Where a picture appears in the lines below, please omit it and copy every other part exactly.

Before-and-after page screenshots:
■ ■ ■

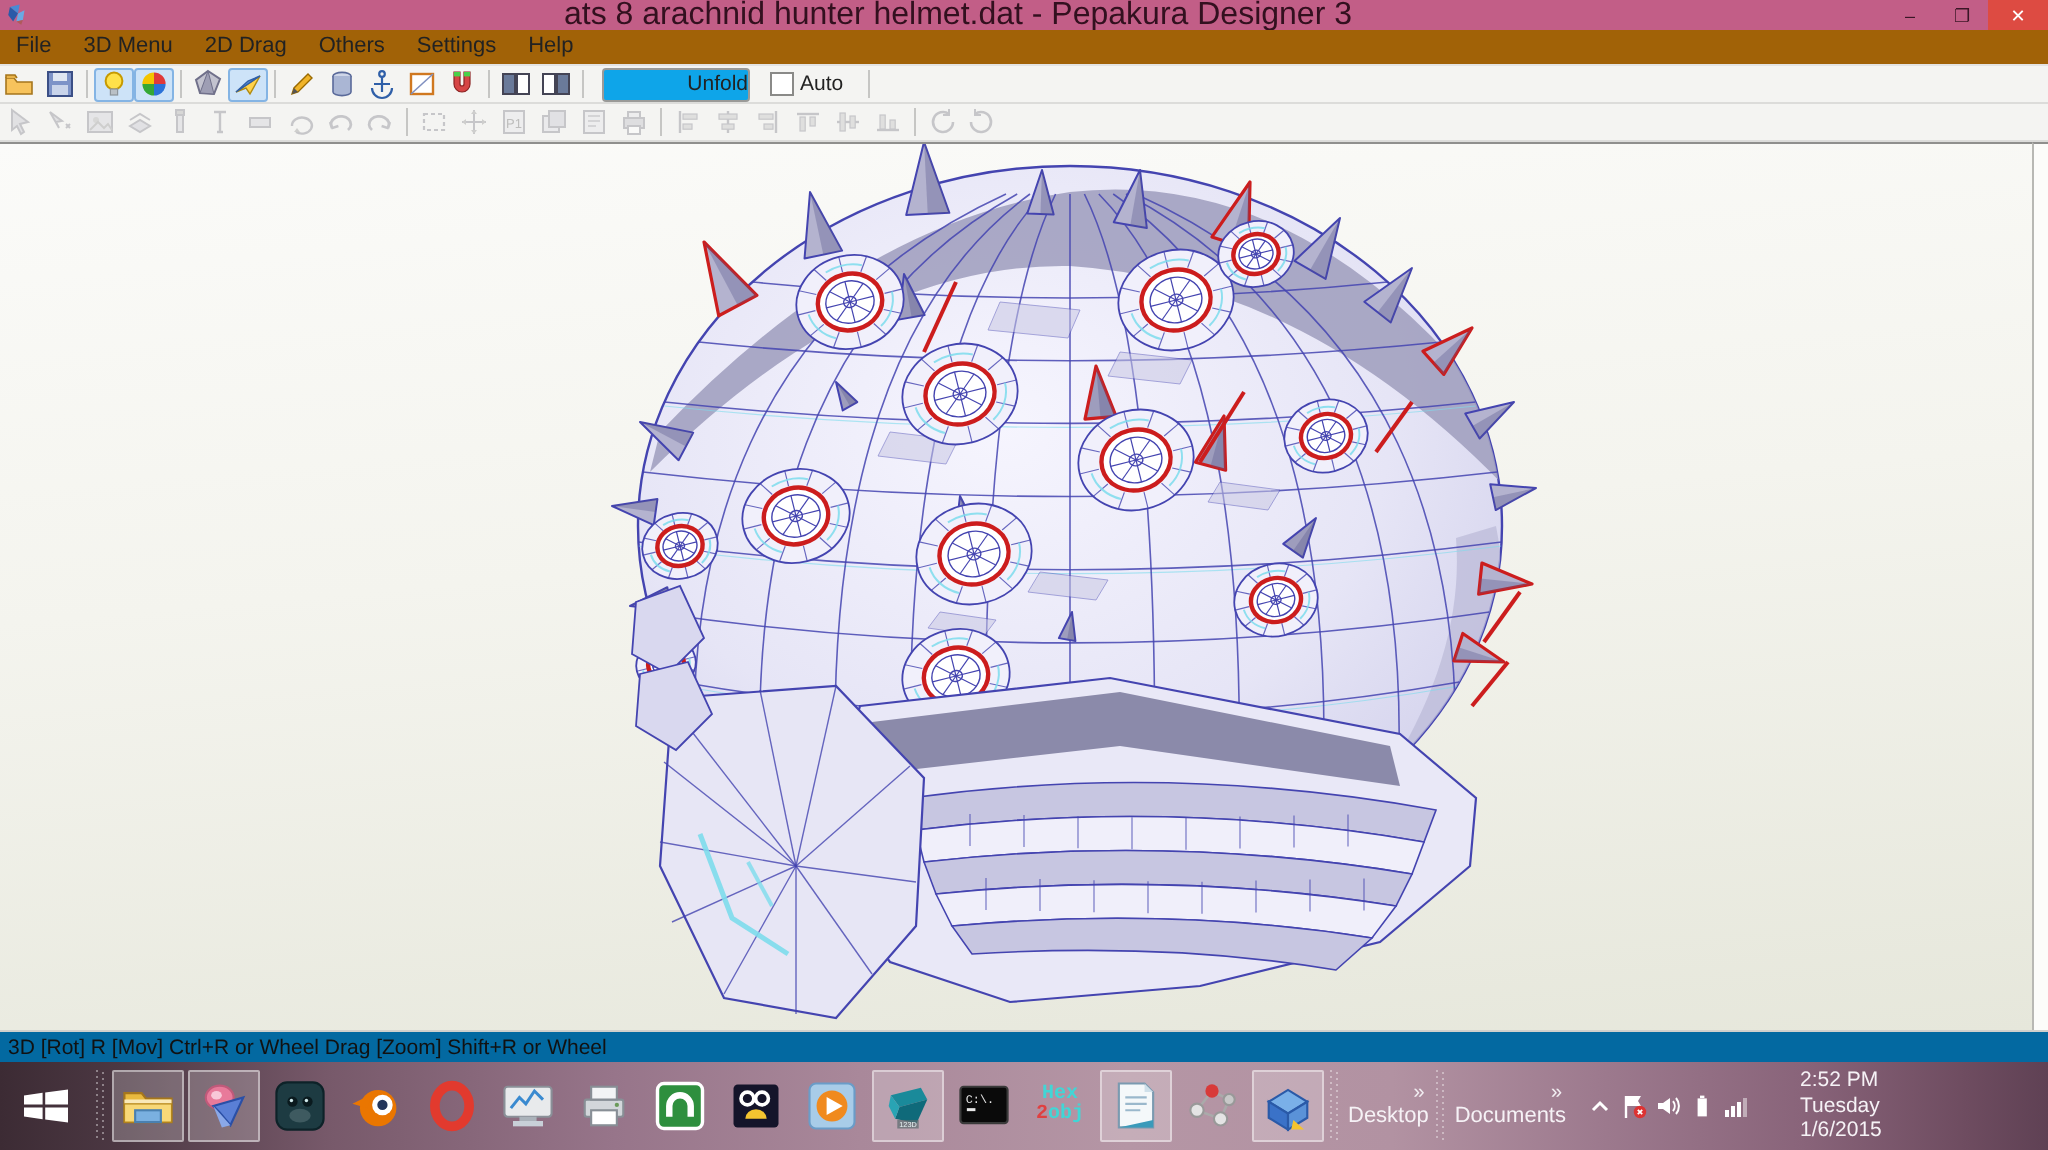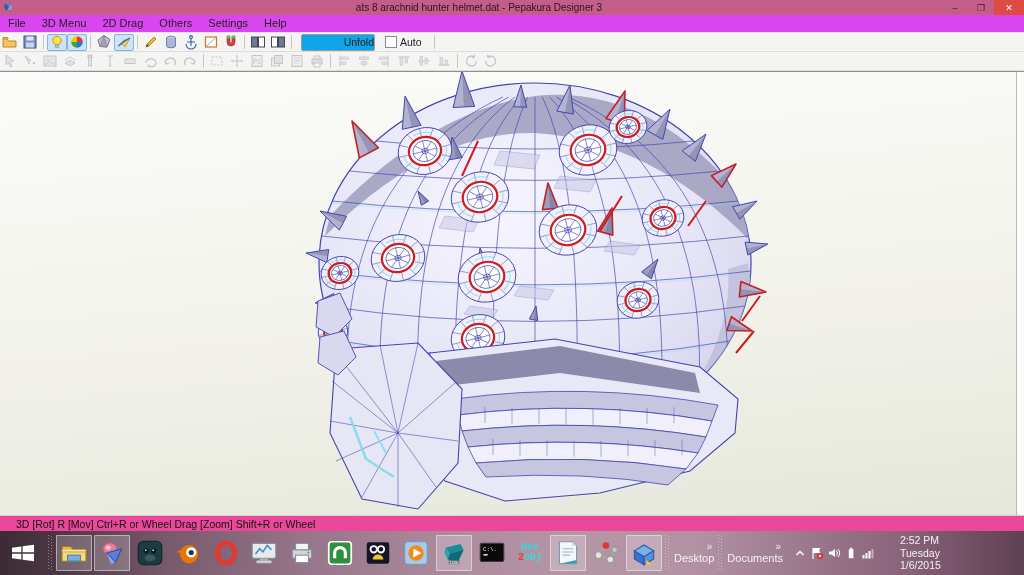--- a/index.html
+++ b/index.html
@@ -2,28 +2,28 @@
 <html><head>
 <meta charset="utf-8">
 <style>
   html,body{margin:0;padding:0;}
   #app{position:relative;width:1024px;height:575px;overflow:hidden;
        font-family:"Liberation Sans",sans-serif;background:#fff;user-select:none;}
   
   .titlebar{position:absolute;left:0;top:0;width:1024px;height:15px;background:#c25e87;
             display:flex;align-items:center;}
   .titlebar .appico{width:14px;height:13px;margin-left:2px;}
-  .titlebar .title{flex:1;text-align:center;font-size:10px;color:#33101f;line-height:15px;
+  .titlebar .title{flex:1;text-align:center;font-size:16px;color:#33101f;line-height:15px;
                    white-space:nowrap;overflow:hidden;}
   .wctrl{display:flex;height:15px;}
   .wbtn{width:26px;height:15px;display:flex;align-items:center;justify-content:center;
         font-size:9px;color:#3a1626;}
   .wbtn.close{background:#dd4b42;color:#fff;width:30px;}
   
-  .menubar{position:absolute;left:0;top:15px;width:1024px;height:17px;background:#d946ef;
+  .menubar{position:absolute;left:0;top:15px;width:1024px;height:17px;background:#a16207;
            border-bottom:1px solid #e3e3e3;display:flex;align-items:center;}
   .menuitem{padding:0 8px;font-size:11px;color:#222;line-height:17px;}
   
   .toolbar{position:absolute;left:0;width:1024px;background:#f4f4f2;display:flex;
            align-items:center;border-bottom:1px solid #dcdcda;}
   #toolbar1{top:33px;height:18px;}
   #toolbar2{top:52px;height:18px;}
   .tbtn{width:20px;height:17px;display:flex;align-items:center;justify-content:center;
         border:1px solid transparent;border-radius:2px;box-sizing:border-box;}
   .tbtn.active{background:#cde3f8;border-color:#84b4e4;}
@@ -33,23 +33,23 @@
              border-radius:2px;font-size:10.5px;color:#222;text-align:right;line-height:14px;}
   .autowrap{display:flex;align-items:center;margin-left:10px;}
   .autobox{width:10px;height:10px;background:#fff;border:1px solid #8a8a88;}
   .autolabel{font-size:10.5px;color:#222;margin-left:3px;}
   
   #canvas{position:absolute;left:0;top:71px;width:1016px;height:444px;border-top:1px solid #8f8f8d;
           background:linear-gradient(175deg,#fbfbf9 0%,#f4f4ee 45%,#e6e7db 100%);}
   #gutter{position:absolute;left:1016px;top:71px;width:8px;height:444px;background:#fcfcfa;
           border-left:1px solid #b8b8b4;border-top:1px solid #8f8f8d;}
   
-  .statusbar{position:absolute;left:0;top:515px;width:1024px;height:16px;background:#ec4899;
+  .statusbar{position:absolute;left:0;top:515px;width:1024px;height:16px;background:#0369a1;
              border-top:1px solid #d0d0cc;font-size:10.5px;color:#111;line-height:16px;
-             padding-left:16px;box-sizing:border-box;}
+             padding-left:4px;box-sizing:border-box;}
   
   .taskbar{position:absolute;left:0;top:531px;width:1024px;height:44px;display:flex;align-items:center;
      background:linear-gradient(90deg,#3c2b34 0%,#4c3843 6%,#77596a 16%,#97758a 30%,#a9889a 42%,
                 #b596a5 55%,#b292a2 68%,#9d7a8e 78%,#89647a 88%,#6e4c60 96%,#5f4154 100%);}
   .startbtn{width:46px;height:44px;display:flex;align-items:center;justify-content:center;}
   .grip{width:5px;height:36px;margin:0 2px;
         background-image:repeating-linear-gradient(to bottom,rgba(255,255,255,.38) 0 1px,transparent 1px 3px),
                          repeating-linear-gradient(to bottom,rgba(255,255,255,.38) 0 1px,transparent 1px 3px);
         background-size:1px 100%,1px 100%;background-position:0 0,3px 1px;background-repeat:repeat-y;}
   .tkicon{width:36px;height:36px;margin:0 1px;display:flex;align-items:center;justify-content:center;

■ ■ ■

Exercise output>
--- a/index.html
+++ b/index.html
@@ -2,28 +2,28 @@
 <html><head>
 <meta charset="utf-8">
 <style>
   html,body{margin:0;padding:0;}
   #app{position:relative;width:1024px;height:575px;overflow:hidden;
        font-family:"Liberation Sans",sans-serif;background:#fff;user-select:none;}
   
   .titlebar{position:absolute;left:0;top:0;width:1024px;height:15px;background:#c25e87;
             display:flex;align-items:center;}
   .titlebar .appico{width:14px;height:13px;margin-left:2px;}
-  .titlebar .title{flex:1;text-align:center;font-size:10px;color:#33101f;line-height:15px;
+  .titlebar .title{flex:1;text-align:center;font-size:16px;color:#33101f;line-height:15px;
                    white-space:nowrap;overflow:hidden;}
   .wctrl{display:flex;height:15px;}
   .wbtn{width:26px;height:15px;display:flex;align-items:center;justify-content:center;
         font-size:9px;color:#3a1626;}
   .wbtn.close{background:#dd4b42;color:#fff;width:30px;}
   
-  .menubar{position:absolute;left:0;top:15px;width:1024px;height:17px;background:#d946ef;
+  .menubar{position:absolute;left:0;top:15px;width:1024px;height:17px;background:#a16207;
            border-bottom:1px solid #e3e3e3;display:flex;align-items:center;}
   .menuitem{padding:0 8px;font-size:11px;color:#222;line-height:17px;}
   
   .toolbar{position:absolute;left:0;width:1024px;background:#f4f4f2;display:flex;
            align-items:center;border-bottom:1px solid #dcdcda;}
   #toolbar1{top:33px;height:18px;}
   #toolbar2{top:52px;height:18px;}
   .tbtn{width:20px;height:17px;display:flex;align-items:center;justify-content:center;
         border:1px solid transparent;border-radius:2px;box-sizing:border-box;}
   .tbtn.active{background:#cde3f8;border-color:#84b4e4;}
@@ -33,23 +33,23 @@
              border-radius:2px;font-size:10.5px;color:#222;text-align:right;line-height:14px;}
   .autowrap{display:flex;align-items:center;margin-left:10px;}
   .autobox{width:10px;height:10px;background:#fff;border:1px solid #8a8a88;}
   .autolabel{font-size:10.5px;color:#222;margin-left:3px;}
   
   #canvas{position:absolute;left:0;top:71px;width:1016px;height:444px;border-top:1px solid #8f8f8d;
           background:linear-gradient(175deg,#fbfbf9 0%,#f4f4ee 45%,#e6e7db 100%);}
   #gutter{position:absolute;left:1016px;top:71px;width:8px;height:444px;background:#fcfcfa;
           border-left:1px solid #b8b8b4;border-top:1px solid #8f8f8d;}
   
-  .statusbar{position:absolute;left:0;top:515px;width:1024px;height:16px;background:#ec4899;
+  .statusbar{position:absolute;left:0;top:515px;width:1024px;height:16px;background:#0369a1;
              border-top:1px solid #d0d0cc;font-size:10.5px;color:#111;line-height:16px;
-             padding-left:16px;box-sizing:border-box;}
+             padding-left:4px;box-sizing:border-box;}
   
   .taskbar{position:absolute;left:0;top:531px;width:1024px;height:44px;display:flex;align-items:center;
      background:linear-gradient(90deg,#3c2b34 0%,#4c3843 6%,#77596a 16%,#97758a 30%,#a9889a 42%,
                 #b596a5 55%,#b292a2 68%,#9d7a8e 78%,#89647a 88%,#6e4c60 96%,#5f4154 100%);}
   .startbtn{width:46px;height:44px;display:flex;align-items:center;justify-content:center;}
   .grip{width:5px;height:36px;margin:0 2px;
         background-image:repeating-linear-gradient(to bottom,rgba(255,255,255,.38) 0 1px,transparent 1px 3px),
                          repeating-linear-gradient(to bottom,rgba(255,255,255,.38) 0 1px,transparent 1px 3px);
         background-size:1px 100%,1px 100%;background-position:0 0,3px 1px;background-repeat:repeat-y;}
   .tkicon{width:36px;height:36px;margin:0 1px;display:flex;align-items:center;justify-content:center;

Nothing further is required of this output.